In reading, 4th graders scored 221, compared to 217 for the national average. Eighth graders scored 266, compared to 260 nationally. Both grades' scores for reading were the same in 2003.
The NAEP is a small sampling assessment, popularly called "the nation's report card," designed to provide a snapshot of student achievement. The assessment is part of the Elementary and Secondary Education Act (ESEA) of 1965, which was reauthorized in 2002 as the so-called “No Child Left Behind” act, which requires national and state NAEP assessments at least every two years in reading and mathematics, at grades 4 and 8.

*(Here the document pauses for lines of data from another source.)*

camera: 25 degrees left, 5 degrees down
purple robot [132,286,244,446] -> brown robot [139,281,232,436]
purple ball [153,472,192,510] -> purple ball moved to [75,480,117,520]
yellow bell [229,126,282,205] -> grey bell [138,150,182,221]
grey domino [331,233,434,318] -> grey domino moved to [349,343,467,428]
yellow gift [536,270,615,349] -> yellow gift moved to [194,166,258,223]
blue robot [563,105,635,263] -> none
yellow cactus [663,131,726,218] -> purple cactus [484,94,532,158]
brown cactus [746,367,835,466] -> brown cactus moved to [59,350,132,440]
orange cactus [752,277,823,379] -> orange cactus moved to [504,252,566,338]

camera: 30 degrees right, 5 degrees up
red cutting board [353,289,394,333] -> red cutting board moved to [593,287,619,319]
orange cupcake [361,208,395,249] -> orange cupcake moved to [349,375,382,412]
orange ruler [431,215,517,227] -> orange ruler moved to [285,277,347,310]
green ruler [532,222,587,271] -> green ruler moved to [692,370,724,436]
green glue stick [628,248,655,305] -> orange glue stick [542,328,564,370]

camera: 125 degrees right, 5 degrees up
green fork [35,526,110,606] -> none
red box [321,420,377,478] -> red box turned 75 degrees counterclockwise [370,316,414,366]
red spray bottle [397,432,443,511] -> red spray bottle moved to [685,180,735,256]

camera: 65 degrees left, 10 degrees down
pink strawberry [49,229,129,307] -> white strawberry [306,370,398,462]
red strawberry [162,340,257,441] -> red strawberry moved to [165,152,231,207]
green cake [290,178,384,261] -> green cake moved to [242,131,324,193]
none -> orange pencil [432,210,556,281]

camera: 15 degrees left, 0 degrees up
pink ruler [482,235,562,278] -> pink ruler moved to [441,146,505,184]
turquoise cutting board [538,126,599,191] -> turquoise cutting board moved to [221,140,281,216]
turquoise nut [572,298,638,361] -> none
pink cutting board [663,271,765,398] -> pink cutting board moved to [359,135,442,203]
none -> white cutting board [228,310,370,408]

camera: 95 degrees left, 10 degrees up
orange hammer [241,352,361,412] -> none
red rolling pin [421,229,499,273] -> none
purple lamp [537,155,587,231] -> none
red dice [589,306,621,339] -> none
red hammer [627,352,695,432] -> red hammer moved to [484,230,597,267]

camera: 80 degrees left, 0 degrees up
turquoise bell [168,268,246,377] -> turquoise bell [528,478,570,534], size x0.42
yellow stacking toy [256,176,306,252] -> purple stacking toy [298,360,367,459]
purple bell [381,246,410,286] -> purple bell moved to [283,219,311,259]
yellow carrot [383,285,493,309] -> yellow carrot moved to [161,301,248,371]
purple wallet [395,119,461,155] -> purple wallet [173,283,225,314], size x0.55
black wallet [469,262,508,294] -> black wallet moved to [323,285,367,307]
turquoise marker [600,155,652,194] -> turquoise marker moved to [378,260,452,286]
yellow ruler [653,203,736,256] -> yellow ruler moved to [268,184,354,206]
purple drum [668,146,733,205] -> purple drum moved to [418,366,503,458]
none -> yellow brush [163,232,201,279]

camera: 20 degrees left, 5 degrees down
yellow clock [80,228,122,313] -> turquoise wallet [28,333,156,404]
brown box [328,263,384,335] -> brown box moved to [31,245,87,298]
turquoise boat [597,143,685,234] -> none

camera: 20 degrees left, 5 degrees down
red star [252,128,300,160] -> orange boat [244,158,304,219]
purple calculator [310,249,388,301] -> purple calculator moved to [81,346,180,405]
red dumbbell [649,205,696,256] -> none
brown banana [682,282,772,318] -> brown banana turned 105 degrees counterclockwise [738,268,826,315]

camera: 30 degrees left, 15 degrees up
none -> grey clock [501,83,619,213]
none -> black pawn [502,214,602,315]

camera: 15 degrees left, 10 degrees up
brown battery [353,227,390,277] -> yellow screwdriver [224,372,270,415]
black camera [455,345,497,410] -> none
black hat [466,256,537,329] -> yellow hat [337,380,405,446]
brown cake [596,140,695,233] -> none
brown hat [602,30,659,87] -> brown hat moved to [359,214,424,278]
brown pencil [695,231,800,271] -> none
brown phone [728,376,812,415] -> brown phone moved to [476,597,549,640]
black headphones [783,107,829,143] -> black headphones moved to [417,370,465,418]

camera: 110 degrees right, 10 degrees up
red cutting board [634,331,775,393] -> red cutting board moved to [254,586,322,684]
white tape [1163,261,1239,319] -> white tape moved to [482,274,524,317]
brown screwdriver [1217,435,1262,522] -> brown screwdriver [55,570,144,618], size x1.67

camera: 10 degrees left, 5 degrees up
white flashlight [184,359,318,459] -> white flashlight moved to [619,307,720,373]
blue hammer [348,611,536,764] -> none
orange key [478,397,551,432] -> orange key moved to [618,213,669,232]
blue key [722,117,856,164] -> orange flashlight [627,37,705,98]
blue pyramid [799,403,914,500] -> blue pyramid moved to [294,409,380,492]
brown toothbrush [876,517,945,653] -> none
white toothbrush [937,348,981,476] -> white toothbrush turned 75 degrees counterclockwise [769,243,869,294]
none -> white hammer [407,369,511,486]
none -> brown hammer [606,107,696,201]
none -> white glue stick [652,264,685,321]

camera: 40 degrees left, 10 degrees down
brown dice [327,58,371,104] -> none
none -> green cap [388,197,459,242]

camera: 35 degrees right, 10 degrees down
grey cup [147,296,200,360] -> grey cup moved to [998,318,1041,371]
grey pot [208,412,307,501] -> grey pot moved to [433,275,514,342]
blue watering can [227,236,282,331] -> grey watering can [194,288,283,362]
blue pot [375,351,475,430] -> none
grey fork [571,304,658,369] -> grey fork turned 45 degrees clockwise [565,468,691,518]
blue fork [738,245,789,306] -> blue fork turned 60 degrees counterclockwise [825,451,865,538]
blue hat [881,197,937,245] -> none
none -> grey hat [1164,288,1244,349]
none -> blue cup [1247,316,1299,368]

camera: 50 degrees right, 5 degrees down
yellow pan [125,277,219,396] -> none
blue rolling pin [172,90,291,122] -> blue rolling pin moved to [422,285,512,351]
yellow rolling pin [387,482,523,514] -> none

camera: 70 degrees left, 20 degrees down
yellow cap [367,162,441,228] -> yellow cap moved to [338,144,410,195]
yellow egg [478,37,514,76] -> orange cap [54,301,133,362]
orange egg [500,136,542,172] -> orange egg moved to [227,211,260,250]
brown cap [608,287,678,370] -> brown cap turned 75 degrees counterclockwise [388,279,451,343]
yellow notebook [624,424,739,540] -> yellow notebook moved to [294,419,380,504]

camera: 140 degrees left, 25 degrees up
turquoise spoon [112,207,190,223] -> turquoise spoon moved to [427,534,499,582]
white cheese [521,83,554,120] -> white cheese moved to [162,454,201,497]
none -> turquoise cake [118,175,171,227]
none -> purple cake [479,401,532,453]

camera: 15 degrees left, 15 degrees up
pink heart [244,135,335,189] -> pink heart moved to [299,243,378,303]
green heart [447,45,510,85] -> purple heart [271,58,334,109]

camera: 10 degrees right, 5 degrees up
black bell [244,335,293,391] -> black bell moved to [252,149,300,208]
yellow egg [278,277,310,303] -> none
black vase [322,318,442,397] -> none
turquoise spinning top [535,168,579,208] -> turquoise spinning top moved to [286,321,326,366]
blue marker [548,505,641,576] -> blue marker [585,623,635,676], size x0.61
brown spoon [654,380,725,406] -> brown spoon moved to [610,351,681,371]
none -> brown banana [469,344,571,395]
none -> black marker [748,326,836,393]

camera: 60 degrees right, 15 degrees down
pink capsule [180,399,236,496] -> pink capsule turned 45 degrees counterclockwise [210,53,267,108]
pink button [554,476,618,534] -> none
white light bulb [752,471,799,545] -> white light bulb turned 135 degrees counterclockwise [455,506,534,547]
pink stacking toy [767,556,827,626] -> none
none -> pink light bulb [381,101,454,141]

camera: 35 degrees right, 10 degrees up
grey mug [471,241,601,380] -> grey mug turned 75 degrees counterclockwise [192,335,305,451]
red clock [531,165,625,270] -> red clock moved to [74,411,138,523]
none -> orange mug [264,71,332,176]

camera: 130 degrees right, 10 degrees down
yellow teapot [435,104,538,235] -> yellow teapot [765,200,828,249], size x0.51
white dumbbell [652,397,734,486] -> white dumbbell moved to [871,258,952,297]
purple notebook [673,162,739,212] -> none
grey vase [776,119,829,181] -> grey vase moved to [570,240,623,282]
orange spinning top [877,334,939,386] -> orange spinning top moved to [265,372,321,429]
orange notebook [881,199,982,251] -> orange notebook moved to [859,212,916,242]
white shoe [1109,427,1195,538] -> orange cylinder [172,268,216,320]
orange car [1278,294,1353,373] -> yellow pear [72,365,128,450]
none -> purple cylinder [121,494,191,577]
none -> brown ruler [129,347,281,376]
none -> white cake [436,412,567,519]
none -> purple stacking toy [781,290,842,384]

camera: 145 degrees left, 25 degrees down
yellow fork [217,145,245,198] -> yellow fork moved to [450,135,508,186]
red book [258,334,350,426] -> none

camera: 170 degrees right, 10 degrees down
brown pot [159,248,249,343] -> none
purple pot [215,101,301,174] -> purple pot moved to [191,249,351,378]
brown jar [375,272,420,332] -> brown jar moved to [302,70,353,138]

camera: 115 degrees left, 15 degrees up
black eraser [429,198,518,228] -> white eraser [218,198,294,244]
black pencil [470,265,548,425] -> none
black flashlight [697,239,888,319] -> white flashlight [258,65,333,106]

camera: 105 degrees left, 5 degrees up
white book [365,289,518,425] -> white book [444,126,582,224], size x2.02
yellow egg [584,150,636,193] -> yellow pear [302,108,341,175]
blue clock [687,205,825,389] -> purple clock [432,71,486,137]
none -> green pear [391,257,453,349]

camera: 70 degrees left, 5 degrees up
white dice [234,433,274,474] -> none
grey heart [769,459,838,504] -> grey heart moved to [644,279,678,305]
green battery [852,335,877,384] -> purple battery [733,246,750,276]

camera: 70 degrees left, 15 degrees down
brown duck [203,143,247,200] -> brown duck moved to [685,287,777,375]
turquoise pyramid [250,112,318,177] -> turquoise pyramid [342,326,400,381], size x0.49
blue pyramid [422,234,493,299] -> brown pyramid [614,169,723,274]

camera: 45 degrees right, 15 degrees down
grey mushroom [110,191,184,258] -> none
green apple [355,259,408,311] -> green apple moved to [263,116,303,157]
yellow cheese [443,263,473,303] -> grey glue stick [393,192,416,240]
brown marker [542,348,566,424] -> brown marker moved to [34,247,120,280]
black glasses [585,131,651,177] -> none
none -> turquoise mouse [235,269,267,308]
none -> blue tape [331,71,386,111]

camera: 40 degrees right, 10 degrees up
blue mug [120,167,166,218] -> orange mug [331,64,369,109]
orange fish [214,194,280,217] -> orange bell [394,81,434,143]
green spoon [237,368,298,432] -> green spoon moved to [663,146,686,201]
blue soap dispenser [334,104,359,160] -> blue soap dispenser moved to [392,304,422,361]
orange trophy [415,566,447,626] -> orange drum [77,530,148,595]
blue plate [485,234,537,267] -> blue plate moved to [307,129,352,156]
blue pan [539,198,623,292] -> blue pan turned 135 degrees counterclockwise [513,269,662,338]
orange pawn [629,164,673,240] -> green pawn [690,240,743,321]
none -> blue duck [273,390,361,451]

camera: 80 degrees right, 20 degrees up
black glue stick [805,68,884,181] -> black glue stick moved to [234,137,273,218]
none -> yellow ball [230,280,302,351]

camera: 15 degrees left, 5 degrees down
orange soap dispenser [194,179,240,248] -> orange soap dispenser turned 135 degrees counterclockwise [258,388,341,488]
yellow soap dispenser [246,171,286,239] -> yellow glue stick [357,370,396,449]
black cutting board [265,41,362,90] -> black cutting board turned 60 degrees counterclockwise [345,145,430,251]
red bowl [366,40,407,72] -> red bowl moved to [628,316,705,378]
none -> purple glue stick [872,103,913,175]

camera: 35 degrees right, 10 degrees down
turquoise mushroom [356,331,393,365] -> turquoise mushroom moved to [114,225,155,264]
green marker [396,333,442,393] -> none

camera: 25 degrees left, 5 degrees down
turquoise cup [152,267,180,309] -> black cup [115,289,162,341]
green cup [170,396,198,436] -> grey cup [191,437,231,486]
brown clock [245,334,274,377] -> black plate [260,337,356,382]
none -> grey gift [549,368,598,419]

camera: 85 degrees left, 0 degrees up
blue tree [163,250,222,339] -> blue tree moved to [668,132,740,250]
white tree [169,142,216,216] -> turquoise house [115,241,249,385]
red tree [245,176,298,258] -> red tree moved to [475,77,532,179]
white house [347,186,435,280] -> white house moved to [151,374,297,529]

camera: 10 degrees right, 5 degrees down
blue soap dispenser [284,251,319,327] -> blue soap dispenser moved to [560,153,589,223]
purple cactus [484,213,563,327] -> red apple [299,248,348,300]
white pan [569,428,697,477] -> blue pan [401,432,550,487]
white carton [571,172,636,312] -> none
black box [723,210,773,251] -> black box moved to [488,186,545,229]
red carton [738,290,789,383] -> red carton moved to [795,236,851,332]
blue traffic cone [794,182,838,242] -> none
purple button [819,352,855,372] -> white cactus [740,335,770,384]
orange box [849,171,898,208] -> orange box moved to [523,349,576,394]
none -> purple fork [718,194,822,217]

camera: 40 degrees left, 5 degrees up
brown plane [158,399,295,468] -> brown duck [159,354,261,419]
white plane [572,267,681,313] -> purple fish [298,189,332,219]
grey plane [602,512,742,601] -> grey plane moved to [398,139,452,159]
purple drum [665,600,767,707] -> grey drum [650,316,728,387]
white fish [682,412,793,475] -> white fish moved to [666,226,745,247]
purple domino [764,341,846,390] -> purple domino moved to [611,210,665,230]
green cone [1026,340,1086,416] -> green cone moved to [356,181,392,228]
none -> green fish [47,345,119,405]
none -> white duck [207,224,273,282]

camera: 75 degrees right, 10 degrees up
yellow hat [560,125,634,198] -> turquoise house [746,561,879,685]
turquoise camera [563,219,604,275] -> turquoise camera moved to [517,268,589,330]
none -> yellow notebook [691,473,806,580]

State Superintendent Elizabeth Burmaster said the results are "solid," but she is concerned about the state's high poverty rate.
"In the past two year, Wisconsin had the highest growth rate in poverty of all 50 states," Burmaster said. "Our schools are experiencing the highest levels of poverty in more than a decade, with 14% of Wisconsin's children coming from economically disadvantaged families. We know poverty is a challenge to student achievement."
The survey also shows a racial achievement gap. The state's Asian, Pacific Islander, African American and Hispanic students trailed white students' scores in both reading and math.
The Milwaukee Teachers' Education Association and the National Education Association are helping bridge the achievement gap for economically disadvantaged and minority students in Milwaukee with an NEA grant worth up to $2.5 million.
The NEA grant, announced in September, comes with an expectation that the gaps will be reduced each year as a result of improved teacher and staff training, better planning and more materials. It provides $500,000 per year for up to five years to a union-district partnership.